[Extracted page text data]
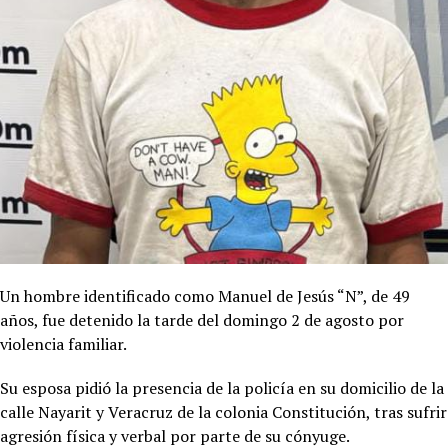
Un hombre identificado como Manuel de Jesús “N”, de 49
años, fue detenido la tarde del domingo 2 de agosto por
violencia familiar.
Su esposa pidió la presencia de la policía en su domicilio de la
calle Nayarit y Veracruz de la colonia Constitución, tras sufrir
agresión física y verbal por parte de su cónyuge.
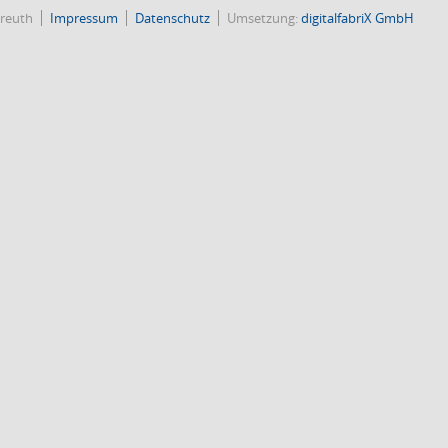
reuth
Impressum
Datenschutz
Umsetzung:
digitalfabriX GmbH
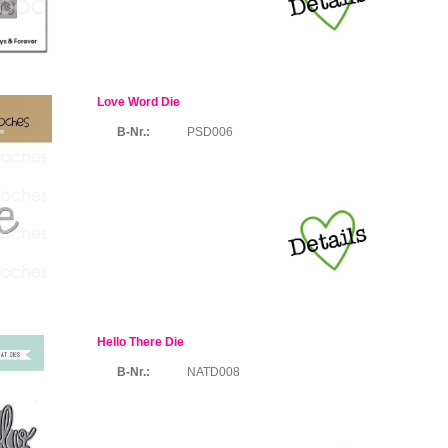
Love Word Die
B-Nr.:
PSD006
Hello There Die
B-Nr.:
NATD008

- [Job item]:
Give every entry back unchanged, with no pictures.

- [Result]:
Un hombre identificado como Manuel de Jesús “N”, de 49
años, fue detenido la tarde del domingo 2 de agosto por
violencia familiar.
Su esposa pidió la presencia de la policía en su domicilio de la
calle Nayarit y Veracruz de la colonia Constitución, tras sufrir
agresión física y verbal por parte de su cónyuge.
reuth
Impressum
Datenschutz
Umsetzung:
digitalfabriX GmbH
Love Word Die
B-Nr.:
PSD006
Hello There Die
B-Nr.:
NATD008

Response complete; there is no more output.